Task goal: Copy out each of the lines below word for word.

Data entries:
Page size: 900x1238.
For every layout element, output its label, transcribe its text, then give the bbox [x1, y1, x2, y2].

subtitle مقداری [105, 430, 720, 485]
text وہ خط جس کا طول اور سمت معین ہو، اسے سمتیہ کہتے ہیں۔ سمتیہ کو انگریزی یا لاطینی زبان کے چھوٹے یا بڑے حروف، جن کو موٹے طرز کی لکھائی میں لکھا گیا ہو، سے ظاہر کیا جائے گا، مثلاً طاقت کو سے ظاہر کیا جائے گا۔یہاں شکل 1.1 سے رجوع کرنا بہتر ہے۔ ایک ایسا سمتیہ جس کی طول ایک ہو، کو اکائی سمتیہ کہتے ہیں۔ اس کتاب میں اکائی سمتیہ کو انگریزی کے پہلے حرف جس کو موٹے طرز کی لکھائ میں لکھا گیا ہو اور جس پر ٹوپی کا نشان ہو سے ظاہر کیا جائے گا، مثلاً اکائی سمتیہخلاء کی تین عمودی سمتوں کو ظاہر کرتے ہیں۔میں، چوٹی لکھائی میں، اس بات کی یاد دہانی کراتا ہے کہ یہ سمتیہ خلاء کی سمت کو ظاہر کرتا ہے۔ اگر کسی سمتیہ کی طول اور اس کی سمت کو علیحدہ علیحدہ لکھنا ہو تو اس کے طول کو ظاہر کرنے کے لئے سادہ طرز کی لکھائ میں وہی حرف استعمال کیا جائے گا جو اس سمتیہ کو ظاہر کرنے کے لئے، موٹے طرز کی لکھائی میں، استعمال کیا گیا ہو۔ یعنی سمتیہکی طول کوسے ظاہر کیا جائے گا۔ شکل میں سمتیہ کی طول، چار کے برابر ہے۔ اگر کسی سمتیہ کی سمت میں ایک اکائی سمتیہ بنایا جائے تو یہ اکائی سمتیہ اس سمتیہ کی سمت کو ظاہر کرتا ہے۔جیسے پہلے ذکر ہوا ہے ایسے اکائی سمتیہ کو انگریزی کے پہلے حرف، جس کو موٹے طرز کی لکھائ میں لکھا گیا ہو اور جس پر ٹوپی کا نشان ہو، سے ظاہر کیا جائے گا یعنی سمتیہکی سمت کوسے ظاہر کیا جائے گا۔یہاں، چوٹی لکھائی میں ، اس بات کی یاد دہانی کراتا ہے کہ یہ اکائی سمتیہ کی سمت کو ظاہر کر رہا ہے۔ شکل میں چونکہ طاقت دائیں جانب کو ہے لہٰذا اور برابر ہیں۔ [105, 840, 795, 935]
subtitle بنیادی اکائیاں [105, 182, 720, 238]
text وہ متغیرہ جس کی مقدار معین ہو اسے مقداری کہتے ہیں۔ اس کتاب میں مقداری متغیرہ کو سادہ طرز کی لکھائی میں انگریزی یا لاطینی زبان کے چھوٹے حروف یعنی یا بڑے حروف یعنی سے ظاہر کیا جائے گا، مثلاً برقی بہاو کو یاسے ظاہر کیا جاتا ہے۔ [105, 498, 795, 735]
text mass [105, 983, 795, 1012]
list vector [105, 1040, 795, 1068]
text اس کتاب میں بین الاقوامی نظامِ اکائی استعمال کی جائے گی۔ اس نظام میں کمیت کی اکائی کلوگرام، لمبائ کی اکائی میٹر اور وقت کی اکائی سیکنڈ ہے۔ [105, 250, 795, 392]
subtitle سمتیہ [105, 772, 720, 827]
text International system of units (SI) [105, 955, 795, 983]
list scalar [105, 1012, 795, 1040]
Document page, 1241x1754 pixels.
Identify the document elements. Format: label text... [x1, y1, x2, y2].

Result for this task:
Page size: 900x1238.
For every layout element, output its label, transcribe its text, then give the bbox [x1, y1, x2, y2].

subtitle مقداری [105, 430, 720, 485]
text وہ خط جس کا طول اور سمت معین ہو، اسے سمتیہ کہتے ہیں۔ سمتیہ کو انگریزی یا لاطینی زبان کے چھوٹے یا بڑے حروف، جن کو موٹے طرز کی لکھائی میں لکھا گیا ہو، سے ظاہر کیا جائے گا، مثلاً طاقت کو سے ظاہر کیا جائے گا۔یہاں شکل 1.1 سے رجوع کرنا بہتر ہے۔ ایک ایسا سمتیہ جس کی طول ایک ہو، کو اکائی سمتیہ کہتے ہیں۔ اس کتاب میں اکائی سمتیہ کو انگریزی کے پہلے حرف جس کو موٹے طرز کی لکھائ میں لکھا گیا ہو اور جس پر ٹوپی کا نشان ہو سے ظاہر کیا جائے گا، مثلاً اکائی سمتیہخلاء کی تین عمودی سمتوں کو ظاہر کرتے ہیں۔میں، چوٹی لکھائی میں، اس بات کی یاد دہانی کراتا ہے کہ یہ سمتیہ خلاء کی سمت کو ظاہر کرتا ہے۔ اگر کسی سمتیہ کی طول اور اس کی سمت کو علیحدہ علیحدہ لکھنا ہو تو اس کے طول کو ظاہر کرنے کے لئے سادہ طرز کی لکھائ میں وہی حرف استعمال کیا جائے گا جو اس سمتیہ کو ظاہر کرنے کے لئے، موٹے طرز کی لکھائی میں، استعمال کیا گیا ہو۔ یعنی سمتیہکی طول کوسے ظاہر کیا جائے گا۔ شکل میں سمتیہ کی طول، چار کے برابر ہے۔ اگر کسی سمتیہ کی سمت میں ایک اکائی سمتیہ بنایا جائے تو یہ اکائی سمتیہ اس سمتیہ کی سمت کو ظاہر کرتا ہے۔جیسے پہلے ذکر ہوا ہے ایسے اکائی سمتیہ کو انگریزی کے پہلے حرف، جس کو موٹے طرز کی لکھائ میں لکھا گیا ہو اور جس پر ٹوپی کا نشان ہو، سے ظاہر کیا جائے گا یعنی سمتیہکی سمت کوسے ظاہر کیا جائے گا۔یہاں، چوٹی لکھائی میں ، اس بات کی یاد دہانی کراتا ہے کہ یہ اکائی سمتیہ کی سمت کو ظاہر کر رہا ہے۔ شکل میں چونکہ طاقت دائیں جانب کو ہے لہٰذا اور برابر ہیں۔ [105, 840, 795, 935]
subtitle بنیادی اکائیاں [105, 182, 720, 238]
text وہ متغیرہ جس کی مقدار معین ہو اسے مقداری کہتے ہیں۔ اس کتاب میں مقداری متغیرہ کو سادہ طرز کی لکھائی میں انگریزی یا لاطینی زبان کے چھوٹے حروف یعنی یا بڑے حروف یعنی سے ظاہر کیا جائے گا، مثلاً برقی بہاو کو یاسے ظاہر کیا جاتا ہے۔ [105, 498, 795, 735]
text mass [105, 983, 795, 1012]
list vector [105, 1040, 795, 1068]
text اس کتاب میں بین الاقوامی نظامِ اکائی استعمال کی جائے گی۔ اس نظام میں کمیت کی اکائی کلوگرام، لمبائ کی اکائی میٹر اور وقت کی اکائی سیکنڈ ہے۔ [105, 250, 795, 392]
subtitle سمتیہ [105, 772, 720, 827]
text International system of units (SI) [105, 955, 795, 983]
list scalar [105, 1012, 795, 1040]
Document page, 1241x1754 pixels.
Identify the document elements. Format: label text... [x1, y1, x2, y2].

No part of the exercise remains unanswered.